Slept badly last night and it occurred to me what a rarity that is now in my life.
Cue: vision of man waving hands evangelically and dancing a jig while praising the Lord.
But seriously, it’s great. How many times have I written about my problems with feeling adrenalised and unable to sleep or feelings of anxiety? And it has been years and years of feeling really awful over this, so thank goodness. Long may it last. I’d love to say it’s all natural and fully resolved but sleeping pills still feature regularly in my nighttime routine but also only working two days a week with relatively well behaved kids and kids that I actually have had a chance to get to know has made a massive difference. Also the great help of David Bowerman and his simple ideas about seeing anxiety as just a thought and trying NOT to think has been hugely beneficial.

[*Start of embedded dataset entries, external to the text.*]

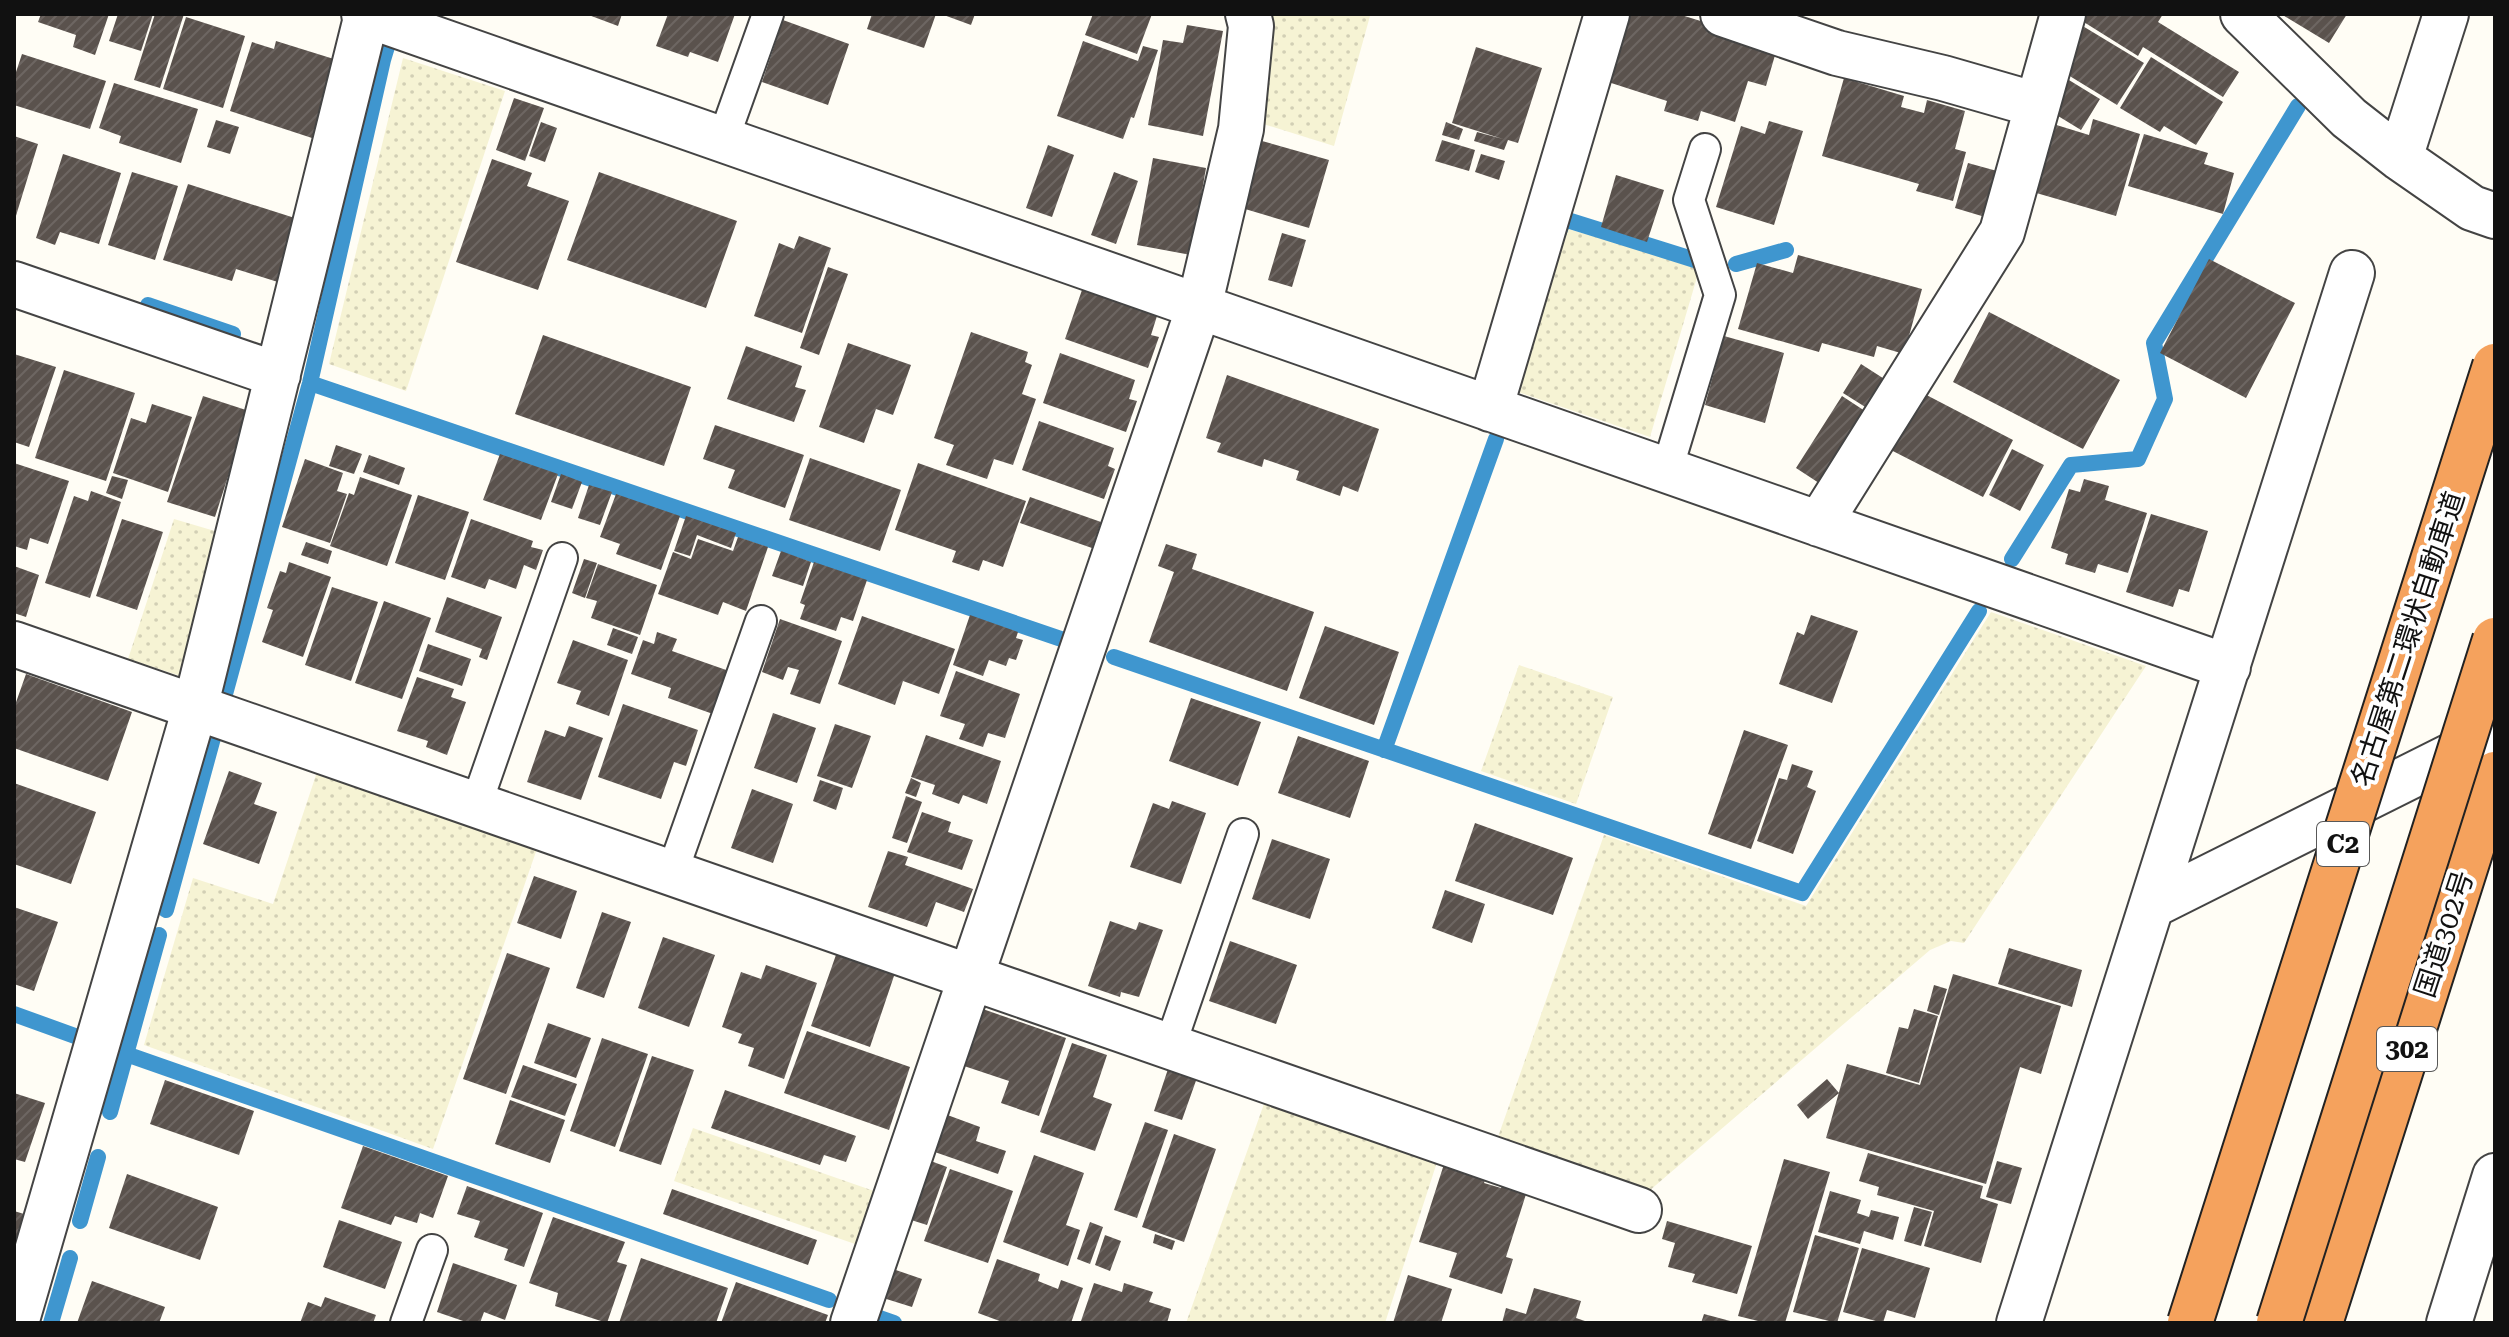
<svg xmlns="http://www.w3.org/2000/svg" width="2509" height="1337" font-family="'Roboto Serif','Noto Sans JP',serif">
	<defs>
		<pattern id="farmland-dots" width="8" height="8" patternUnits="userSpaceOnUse" patternTransform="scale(2)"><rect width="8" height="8" fill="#f6f3d4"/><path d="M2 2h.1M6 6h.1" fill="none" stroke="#d2cfb5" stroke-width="1.8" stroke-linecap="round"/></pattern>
		<pattern id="building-hatch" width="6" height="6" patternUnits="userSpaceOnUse" patternTransform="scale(2)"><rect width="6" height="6" fill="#5a524d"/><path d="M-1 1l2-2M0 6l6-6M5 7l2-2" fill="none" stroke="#6d6662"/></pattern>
	</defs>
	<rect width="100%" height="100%" fill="#fffdf5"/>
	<!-- farmland -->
	<path fill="url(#farmland-dots)" d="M1267,14h96l7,2 -36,130 -80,-25z
		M403,58l102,33 -99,300 -77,-27z
		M1568,229l132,38 -50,170 -132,-45z
		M174,519l51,15 -35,145 -62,-20z
		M1991,612l155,54 -182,277 -13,-2 -21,9 -281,241 -151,-54 106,-302 202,71z
		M1519,665l94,32 -37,107 -95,-33z
		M320,763l220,77 -107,309 -289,-104 49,-167 80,26z
		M1265,1101l173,58 -53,164h-199z
		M693,1128l181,63 -19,53 -181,-63z"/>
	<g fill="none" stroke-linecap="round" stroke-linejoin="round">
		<!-- stream -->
		<path stroke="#3f96cf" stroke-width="16" d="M1558,234l6,-15 131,41
			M1736,264l50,-14
			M148,305l85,29
			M310,383l754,257
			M2012,559l59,-94 67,-6 27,-60 -11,-56 144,-237
			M1114,657l688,236 177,-282
			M1384,750l112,-311
			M166,910l144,-527 73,-323 10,-33
			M14,1014l72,26
			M126,1054l703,246
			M110,1112l49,-177
			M80,1221l18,-64
			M874,1316l20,7
			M51,1323l19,-65"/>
	</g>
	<!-- building -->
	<path fill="url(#building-hatch)" d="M41,14h68l-14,41 -22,-8 3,-12 -38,-13z
		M118,14h35l-12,37 -32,-10z
		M155,14h29l-24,74 -26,-8z
		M586,14h36l-4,12z
		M668,14h67l-17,48 -28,-10 -2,5 -32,-11z
		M872,14h64l-12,34 -57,-19z
		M941,14h34l-4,11z
		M1093,14h59l-15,40 -52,-19z
		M1626,14h52l100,31 -12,41 -18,-5 -13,41 -34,-11 -3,10 -34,-10 3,-10 -62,-20z
		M2071,14h92l-5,8 81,50 -16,25 -80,-50 -5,9z
		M2281,14h66l-18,29z
		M186,17l59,19 -22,72 -60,-19z
		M783,20l66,24 -21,61 -66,-23z
		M1187,25l36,6 -20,105 -55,-11 15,-85 20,3z
		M2081,25l63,38 -27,42 -62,-38z
		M276,41l61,19 -25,78 -82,-27 22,-69 22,7z
		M1083,41l55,20 5,-15 15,4 -24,68 -3,-1 -8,22 -66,-23z
		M1476,47l66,21 -24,75 -10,-3 -4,10 -30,-9 3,-9 26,7 -51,-16z
		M22,54l84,27 -16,48 -76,-24v-27z
		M2151,57l72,45 -27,43 -32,-19 -4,6 -40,-24z
		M2064,77l36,22 -19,31 -36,-22z
		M1844,78l60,18 -3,11 23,6 3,-13 38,11 -10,38 11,3 -13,49 -37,-10 3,-7 -97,-28z
		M114,83l84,26 -17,54 -62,-20 2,-7 -22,-8z
		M514,98l30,10 -19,53 -29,-11z
		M2093,119l47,15 -24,82 -87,-25 21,-68 39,12z
		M216,120l23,7 -9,27 -23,-7z
		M1769,121l34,10 -29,94 -58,-18 25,-81 24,8z
		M541,122l16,6 -12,34 -16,-6z
		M1446,122l17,7 -4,11 -17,-5z
		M2144,134l64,19 -4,11 30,9 -11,41 -95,-28z
		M14,136l24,8 -23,75h-1z
		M1255,139l74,21 -20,68 -74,-22z
		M1442,140l33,10 -6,21 -34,-10z
		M1048,145l26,10 -22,62 -26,-9z
		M63,154l58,19 -22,71 -39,-12 -5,13 -19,-7z
		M1481,154l24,7 -6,19 -24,-8z
		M1153,158l53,10 -15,87 -54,-10z
		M492,159l40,14 -5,13 42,15 -31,89 -82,-28z
		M1968,163l29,8 -12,46 -30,-9z
		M132,172l46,14 -23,74 -47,-15z
		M599,172l138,49 -31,87 -139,-48z
		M1114,172l24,9 -22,63 -25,-9z
		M1616,175l48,15 -17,52 -46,-15z
		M188,184l113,36 -20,63 -45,-14 -4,12 -69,-21z
		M1282,233l24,7 -14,47 -24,-7z
		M799,236l32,12 -29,85 -48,-17 25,-73 15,6z
		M1798,255l124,34 -18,65 -27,-8 -3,11 -52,-14 -3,9 -81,-23 19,-66 36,10z
		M2209,259l86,44 -49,95 -86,-45z
		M828,267l20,7 -29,81 -19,-7z
		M1082,290l75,26 -6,19 8,2 -11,31 -83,-29z
		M1989,312l131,68 -37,69 -130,-67z
		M971,332l57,20 -3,10 7,3 -10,29 14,5 -23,66 -19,-6 -7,20 -41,-14 8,-20 -20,-7z
		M543,335l148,52 -27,79 -149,-52z
		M1724,336l60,17 -19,70 -60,-18z
		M848,343l63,22 -18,50 -17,-6 -12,34 -45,-16z
		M746,346l56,20 -7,21 11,3 -12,32 -67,-23z
		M1060,353l75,27 -6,19 8,2 -11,31 -83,-29z
		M14,354l42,13 -27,80 -15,-5z
		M1861,364l28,18 -19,28 -27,-17z
		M64,370l71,23 -29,88 -71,-23z
		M1227,375l152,54 -21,63 -15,-6 -3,10 -44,-16 3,-9 -35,-12 -2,8 -45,-15 4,-9 -15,-5z
		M1913,388l100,52 -30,57 -100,-51z
		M203,396l46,15 -34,106 -48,-15z
		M1842,396l26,17 -46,72 -26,-17z
		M152,404l40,13 -24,75 -55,-19 18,-55 15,5z
		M1039,421l75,27 -6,18 7,3 -11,30 -82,-29z
		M715,425l89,30 -19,53 -57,-20 7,-18 -32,-11z
		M336,445l26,9 -8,20 -25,-8z
		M2012,449l32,16 -24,46 -31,-16z
		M500,454l58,20 -17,46 -58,-20z
		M369,455l36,13 -6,17 -36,-13z
		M810,458l91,32 -21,61 -91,-31z
		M305,459l38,14 -6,18 10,3 -17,49 -48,-16z
		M14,463l55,18 -21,63 -18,-6 -3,12 -13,-4z
		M918,463l108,38 -23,66 -20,-7 -4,11 -27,-9 4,-11 -61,-21z
		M561,474l21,8 -10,27 -21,-7z
		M112,476l16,4 -6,19 -16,-6z
		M360,477l52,18 -25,71 -57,-20 19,-53 5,2z
		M2084,479l25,7 -4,14 42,13 -19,60 -30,-9 -3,9 -30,-9 3,-10 -17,-6 18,-59 11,3z
		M589,485l23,7 -12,33 -22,-7z
		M91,491l30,11 -31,96 -45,-15 29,-87 14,5z
		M616,494l64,22 -19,54 -45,-16 4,-10 -20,-7z
		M418,495l51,17 -24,68 -50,-17z
		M1030,497l71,25 -9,26 -72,-25z
		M2151,514l57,17 -19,61 -10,-3 -6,18 -47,-15z
		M686,516l50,17 -5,15 -34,-13 -7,21 -16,-5z
		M122,519l41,13 -26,78 -41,-14z
		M471,519l62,22 -2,6 12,3 -7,20 -12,-5 -8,24 -27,-10 -4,10 -34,-12z
		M738,537l30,10 -22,64 -23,-9 -5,13 -60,-21 15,-42 18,7 7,-20 35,12z
		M306,542l26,9 -4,13 -27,-9z
		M1166,544l31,10 -5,15 122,43 -27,79 -138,-49 25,-70 -16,-6z
		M781,551l30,11 -8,24 -31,-10z
		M584,559l13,4 -12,35 -13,-5z
		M289,562l42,15 -28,80 -41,-15 11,-32 -6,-2 13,-37 6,2z
		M814,562l53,18 -14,41 -12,-4 -5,14 -36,-12 5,-14 -5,-2z
		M598,564l59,21 -17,50 -49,-17 6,-17 -11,-3z
		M14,566l25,9 -13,42 -12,-4z
		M332,587l46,15 -27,79 -46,-16z
		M447,597l55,20 -15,43 -8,-3 3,-8 -47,-17z
		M384,601l47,17 -29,81 -47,-16z
		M970,615l48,17 -2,6 7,2 -7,20 -7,-2 -3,8 -17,-6 -6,16 -30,-11z
		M1811,615l47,16 -26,72 -53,-19 18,-52 7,3z
		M862,616l93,33 -16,45 -36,-13 -8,24 -57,-21z
		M780,619l62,22 -22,63 -30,-10 9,-24 -11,-3 -5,13 -21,-8z
		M1325,626l74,26 -25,73 -75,-27z
		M613,628l25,9 -6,17 -25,-9z
		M657,632l20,7 -5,12 57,20 -16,43 -45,-16 3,-10 -40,-14 12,-34 11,4z
		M573,640l55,20 -19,56 -33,-12 5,-13 -24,-8z
		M428,644l43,15 -9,27 -43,-15z
		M956,671l64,23 -15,44 -17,-5 -5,14 -24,-8 6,-15 -25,-8z
		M26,674l106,38 -24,69 -94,-33v-40z
		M417,677l37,12 -3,8 15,5 -19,53 -21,-8 2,-6 -31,-10z
		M1191,698l70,24 -23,64 -69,-25z
		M623,704l75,26 -12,36 -12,-4 -13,37 -63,-22z
		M773,713l43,15 -19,55 -43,-15z
		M835,724l36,12 -19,52 -35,-12z
		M569,726l34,12 -22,62 -54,-18 18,-52 20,7z
		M1744,730l44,15 -37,104 -43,-15z
		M926,735l75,26 -14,43 -24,-9 -4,9 -27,-10 3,-9 -24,-8z
		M1298,736l71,25 -19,57 -72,-25z
		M1792,764l21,7 -6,16 9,4 -23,63 -36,-13 22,-63 8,2z
		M229,771l33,12 -8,21 23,8 -18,52 -56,-20z
		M911,778l10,5 -5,14 -11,-4z
		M820,780l23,8 -7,22 -23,-9z
		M14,783l82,29 -25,72 -57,-20z
		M752,789l41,15 -20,59 -42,-15z
		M906,796l16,6 -15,41 -15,-5z
		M1172,801l34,12 -25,71 -51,-17 23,-64 16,6z
		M922,812l29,10 -3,10 25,8 -11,30 -55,-18z
		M1475,823l98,35 -20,57 -98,-34z
		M1272,839l58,20 -20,60 -58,-20z
		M888,851l20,6 -3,8 68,24 -9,23 -28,-10 -9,25 -59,-20z
		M534,876l43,15 -16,48 -44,-16z
		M1445,890l40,14 -13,39 -40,-15z
		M14,907l44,15 -24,69 -20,-7z
		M602,912l29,10 -27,76 -28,-10z
		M1110,921l26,9 3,-8 24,8 -24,67 -18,-5 -1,5 -32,-11z
		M663,937l52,18 -26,72 -51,-19z
		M1230,941l67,24 -21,59 -67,-23z
		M2009,948l73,22 -10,37 -74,-23z
		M837,952l58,21 -25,74 -59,-21z
		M507,953l43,15 -44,126 -43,-15z
		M766,965l51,18 -33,96 -36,-13 6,-18 -16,-5 4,-9 -20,-7 19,-55 20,7z
		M1953,974l108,32 -20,68 -21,-7 -34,117 -160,-46 21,-74 73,21z
		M1934,985l13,4 -8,26 -12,-4z
		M977,1007l89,31 -27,78 -38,-13 8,-22 -51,-17z
		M1914,1009l24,7 -19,67 -33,-10 13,-46 9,2z
		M548,1023l43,15 -15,40 -42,-15z
		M807,1031l103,36 -21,63 -105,-37z
		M602,1038l46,16 -33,93 -45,-16z
		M1072,1043l35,12 -14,42 19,7 -17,47 -55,-19z
		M652,1056l42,14 -33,95 -42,-14z
		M523,1065l54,19 -12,32 -54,-19z
		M1169,1066l29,9 -16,45 -28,-9z
		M1827,1079l12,14 -31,26 -11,-14z
		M165,1080l89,31 -15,44 -89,-31z
		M725,1090l131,46 -10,26 -22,-7 -4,10 -109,-37z
		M14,1093l31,10 -20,59 -11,-3z
		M510,1100l55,20 -15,43 -55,-19z
		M942,1113l38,14 -4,14 30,10 -8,23 -69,-24z
		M1145,1122l23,8 -31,88 -23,-8z
		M1174,1134l42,15 -32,93 -42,-15z
		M363,1146l85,30 -15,42 -13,-5 -3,10 -22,-7 -4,9 -50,-17z
		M1868,1153l115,33 -3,12 18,6 -17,59 -57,-17 10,-35 -57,-16 2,-8 -20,-6z
		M1034,1155l50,18 -18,52 14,5 -12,36 -65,-24z
		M1784,1159l46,13 -45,151h-27v-2l-20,-5z
		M928,1160l19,7 -20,58 -19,-6z
		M1445,1161l42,14 -3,8 17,5 2,-8 25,8 -22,69 7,2 -11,35 -53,-17 8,-24 -38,-11z
		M1997,1161l25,7 -11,36 -25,-7z
		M950,1169l63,22 -25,72 -64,-22z
		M127,1174l91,33 -18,53 -91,-32z
		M467,1186l76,27 -19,54 -20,-7 4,-11 -34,-12 6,-16 -23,-7z
		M672,1189l145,51 -9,25 -145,-51z
		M1830,1191l31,9 -4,13 12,4 2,-7 28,7 -6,23 -29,-9 -4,13 -42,-12z
		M1914,1207l18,5 -11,34 -17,-5z
		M14,1211l17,5 -17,49z
		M553,1217l72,25 -8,20 10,3 -20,58 -52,-17 3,-13 -29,-10z
		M339,1220l63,22 -17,47 -62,-22z
		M1667,1221l85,25 -15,48 -45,-12 3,-8 -27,-7 7,-24 -13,-4z
		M1090,1222l13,5 -13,37 -13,-5z
		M1155,1234l20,7 -3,9 -19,-7z
		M1105,1235l16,6 -11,30 -15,-6z
		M1815,1235l44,13 -22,75 -44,-11z
		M1862,1248l68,20 -15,50 -28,-8 -4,13 -40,-11z
		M641,1258l87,30 -12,35h-97z
		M997,1259l43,15 -2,7 20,8 3,-9 22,8 -12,35h-66l-27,-10z
		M453,1263l64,22 -12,35 -21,-8 -4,11h-11l-32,-11z
		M890,1268l32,11 -10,28 -32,-10z
		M1408,1275l44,14 -11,34h-48z
		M92,1281l73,26 -6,16h-82z
		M736,1282l92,33 -3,8h-104z
		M1094,1283l28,9 2,-9 29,9 -4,10 22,7 -4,14h-79l-7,-2z
		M1534,1288l47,13 -5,17 15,5h-89l4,-15 20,6z
		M325,1297l51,18 -3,8h-73l8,-21 13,5z
		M1704,1314l30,8v1h-33z"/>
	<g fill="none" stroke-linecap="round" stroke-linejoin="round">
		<!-- lane casing -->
		<g stroke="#444" stroke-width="34">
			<path id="lane" d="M723,140l45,-126
				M1667,470l53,-175 -31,-95 16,-51
				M476,805l86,-247
				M672,873l89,-252
				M1170,1046l73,-212
				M406,1323l26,-73"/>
		</g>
		<!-- street casing -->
		<g stroke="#444" stroke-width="48">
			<path id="street" d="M364,14l1864,653
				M1723,14l114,39 106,25 94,27
				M2243,14l106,104 51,40 72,50 23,8
				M2400,158l46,-144
				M14,284l264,91
				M1490,409l117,-395
				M1819,524l183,-292 61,-218
				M14,644l1625,566
				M2153,905l342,-171
				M16,1323l179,-615 172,-694
				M853,1323l346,-1016 42,-178 10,-103 -3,-12
				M2019,1323l333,-1050
				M2449,1323l46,-147"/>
		</g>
		<!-- highway casing -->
		<g stroke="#222" stroke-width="48">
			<path id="highway" d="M2320,1323l175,-549"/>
		</g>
		<!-- lane -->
		<use href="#lane" stroke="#fff" stroke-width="30"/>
		<!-- street -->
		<use href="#street" stroke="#fff" stroke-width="44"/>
		<!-- highway -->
		<use href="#highway" stroke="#f5a25d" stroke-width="44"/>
		<!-- highway-bridge casing -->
		<g stroke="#222" stroke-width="48" stroke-linecap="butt">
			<path id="highway-bridge" d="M2190,1323l305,-957
				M2279,1323l216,-683"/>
		</g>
		<!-- highway-bridge -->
		<use href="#highway-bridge" stroke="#f5a25d" stroke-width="44"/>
	</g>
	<g text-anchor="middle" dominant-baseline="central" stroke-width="8" stroke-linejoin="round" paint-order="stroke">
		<!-- shield labels -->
		<g fill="#fff" stroke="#585858" stroke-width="2">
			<rect x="2317" y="822" width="52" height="44" rx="6"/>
			<rect x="2377" y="1027" width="60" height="44" rx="6"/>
		</g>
		<g font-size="26" font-weight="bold" fill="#111">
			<text x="2343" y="844">C2</text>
			<text x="2407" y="1049">302</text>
		</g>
		<!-- street labels -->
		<g font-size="28" fill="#111" stroke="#fff">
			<text transform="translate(2408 639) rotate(-72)">名古屋第二環状自動車道</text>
			<text transform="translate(2444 934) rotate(-72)">国道302号</text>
		</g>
	</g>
	<!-- border -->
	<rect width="2509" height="1337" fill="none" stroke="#111111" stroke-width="32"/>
</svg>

I listened earlier to a Radio 4 programme with the psychoanalyst Josh Cohen talking about the advantages of not working – greater creativity and self knowledge was I think what he was saying – and how we attach so much importance to work or to being productive. This is something that eternally I criticise myself for while also looking for some sort of recognition. I’ll see someone who I knew from the past who has become successful and wonder if I shouldn’t be like that myself. I am rereading Artemis Cooper’s biography of Patrick Leigh Fermor and I secretly aspire to be like PLF. But why? Why not just be happy with how and what I am. I’m not as clever or as ambitious as these people I think of and that should be just fine.
I am happy – mostly. I am mentally healthier as I just alluded to. I am solvent. Yet, there’s always something nagging me and all of us, I guess. What is the person that I want to be? The person that I want to be should be the person that I already am. Remind myself of what I’m good at.
When I got back from Suffolk yesterday it was about 1.30 pm. Parker was moving out and into the basement. Another tenant gone. The search begins again. What a variety of people have walked through these doors. Anna, Wassim, Beth, Agus and now Parker. In all cases starting afresh – 3 of them having moved from their home countries to try a new life in Bristol. And then gone. The moving on moves me. Yes, the passing of time yet I am happy here and would like to stay for the moment.
‘..he wanted to be good, he wanted to be kind, he wanted to be brave and wise, but it was all pretty difficult. He wanted to be loved, too, if he could fit it in.’
As I unpacked my stuff I looked out of my window to see that Nick’s car had had all its windows smashed and had been set on fire as had a lovely old Triumph motorbike owned by one of the neighbours and always parked under the street lamp on Buckingham Vale. What a thing to do. The bonnet of Nick’s car was sticking up in the air all blackened as was the engine and the tyres. The bike was on its side with the petrol cap missing. This didn’t seem like just a simple robbery. It was more violent than that unless it was an accident but it couldn’t be. It looks like deliberate and excessive vandalism. My immediate negative thought was about the hatred of privilege in Clifton but this seemed much too far-fetched to be a likely reason. Poor Nick.
The strangest thing of all was that I was the first person to tell him although it had happened at 11 O’Clock last night. Neither he nor Parker had noticed while the people opposite had been really affected and phoned the emergency services.
‘Didn’t they call you?’ I asked Nick.
‘No, they don’t have my number.’
No neighbourhood watch in this part of Clifton. Not for the first time I think how everyone seems to live in their own little worlds on this street.